Similarly, I wouldn’t (and you didn’t actually, though I appreciated the suggestiveness of your wording) characterize referring to the OED as an example of the ‘appeal to authority’ fallacy…
You know, I am engaging in this in a spirit of joyfulness and friendliness - I enjoy mutually satisfying pedantry - but I realize I might just be coming across as a tedious ass. So, if I am irritating, my apologies. Not my intention.
Web systems tend to be backed with relational databases, wherein your account is related to your posts which are related to other people’s replies which are related to their accounts, and related to topics and metrics records, etc. etc. Punching a hole in that web of relations by deleting something can have unexpected consequences in terms of unexpectedly breaking things in distant parts of the system that can be hard to debug. That sucks both as a user and a developer.
We may be finally reaching a point where people are starting to think about how to handle that when initially designing a system (especially with things like GDPR). But for existing systems, it’s safe to assume that your data probably won’t be deleted, just flagged ‘hidden’ or something, with all the relations left intact so that some other part of the system doesn’t inexplicably break. This is a very good reason to prefer sites that allow pseudonymity, anonymity, and/or throwaway accounts.
For anyone interested here’s an example of a thread where it took most of a decade (8 years) of debate to determine a way to allow users to delete their accounts in one of the most common CMS systems on the web (used by over a million sites): https://www.drupal.org/node/8. It’s nontrivial. We really should be building these things better, and with that sort of thing in mind, but I wouldn’t expect it for an existing site.
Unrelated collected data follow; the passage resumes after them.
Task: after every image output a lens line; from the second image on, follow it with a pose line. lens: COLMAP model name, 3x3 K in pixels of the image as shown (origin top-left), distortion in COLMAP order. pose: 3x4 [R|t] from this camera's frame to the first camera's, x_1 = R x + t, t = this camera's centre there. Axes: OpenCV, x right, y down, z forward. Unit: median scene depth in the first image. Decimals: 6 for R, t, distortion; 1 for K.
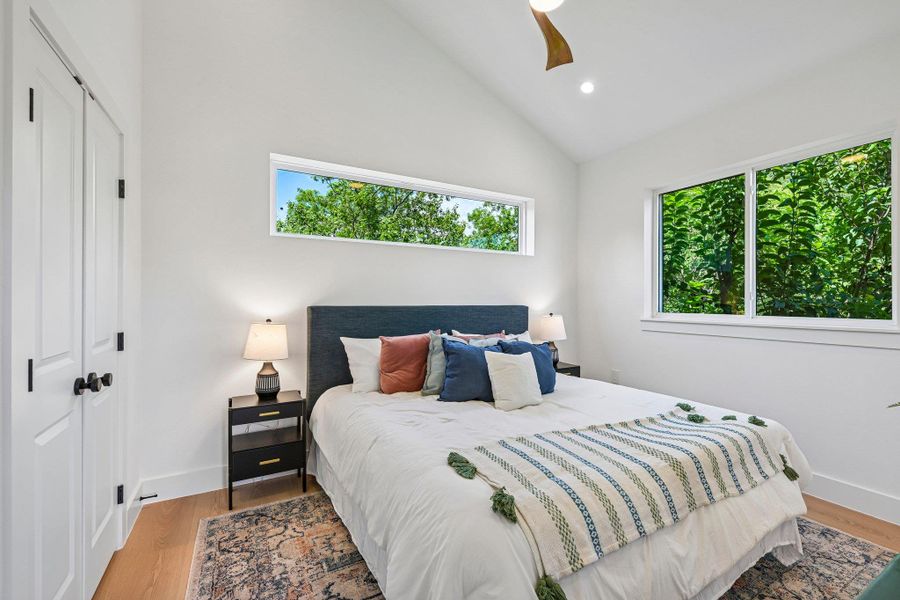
lens RADIAL K [[370.8, 0, 450.5], [0, 370.8, 300.7], [0, 0, 1]] dist [-0.000100, -0.000843]
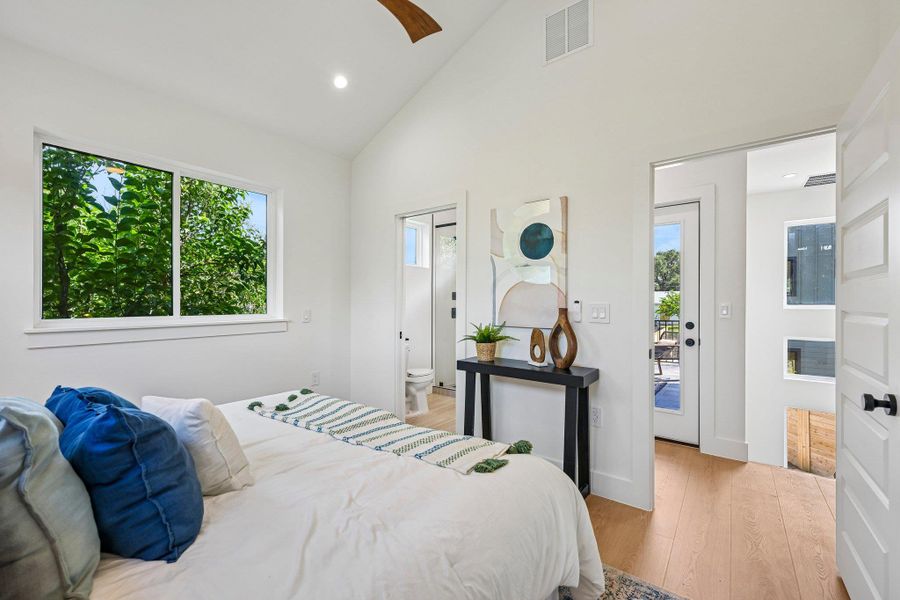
lens RADIAL K [[370.8, 0, 447.5], [0, 370.8, 300.2], [0, 0, 1]] dist [-0.000100, -0.000843]
pose [[-0.406734, 0.002428, 0.913544, -0.660718], [-0.001625, 0.999993, -0.003381, -0.001220], [-0.913545, -0.002860, -0.406727, 1.183110]]
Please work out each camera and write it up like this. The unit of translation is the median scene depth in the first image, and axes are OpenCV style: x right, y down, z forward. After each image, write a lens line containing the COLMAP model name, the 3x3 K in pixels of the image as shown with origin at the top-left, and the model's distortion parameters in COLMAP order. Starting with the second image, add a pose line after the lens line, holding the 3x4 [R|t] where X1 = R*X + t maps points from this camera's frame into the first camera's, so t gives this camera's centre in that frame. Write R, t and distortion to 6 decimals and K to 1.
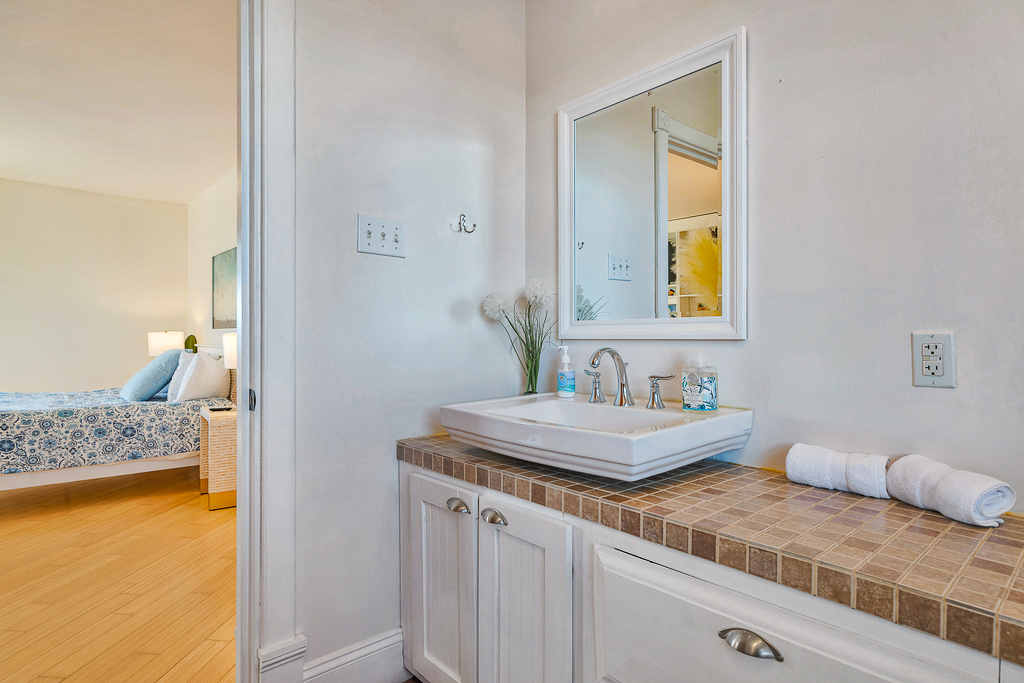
lens RADIAL K [[552.8, 0, 511.7], [0, 552.8, 341.0], [0, 0, 1]] dist [-0.005814, 0.001702]
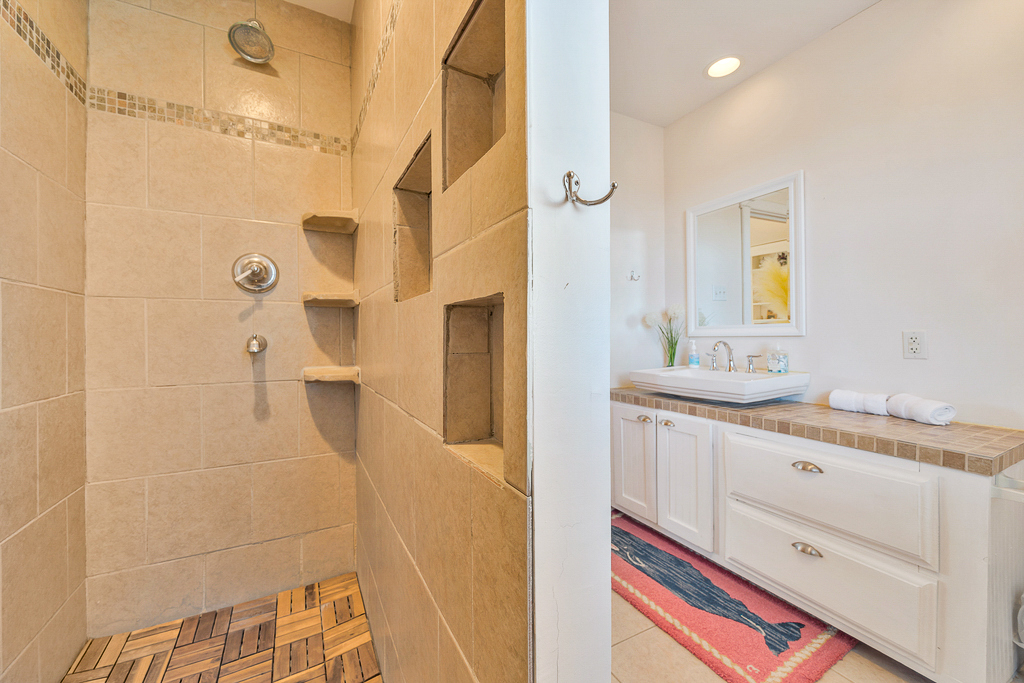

Yes, I know what soft deletes are and why hard deletes can be problematic. I have never actually had the issue you describe on the services I have built but that was due to the nature of the data more than any brilliance on my part. I have used soft deletes in situations where recreating an accidentally deleted account would be difficult or impossible with a process that would clean out accounts after a set time that users were made aware of.
None of those services monetized user data and the push from management was actually to delete PII as soon as possible. But the leak from Quora and how they might use user data in the future made their wording stand out to me.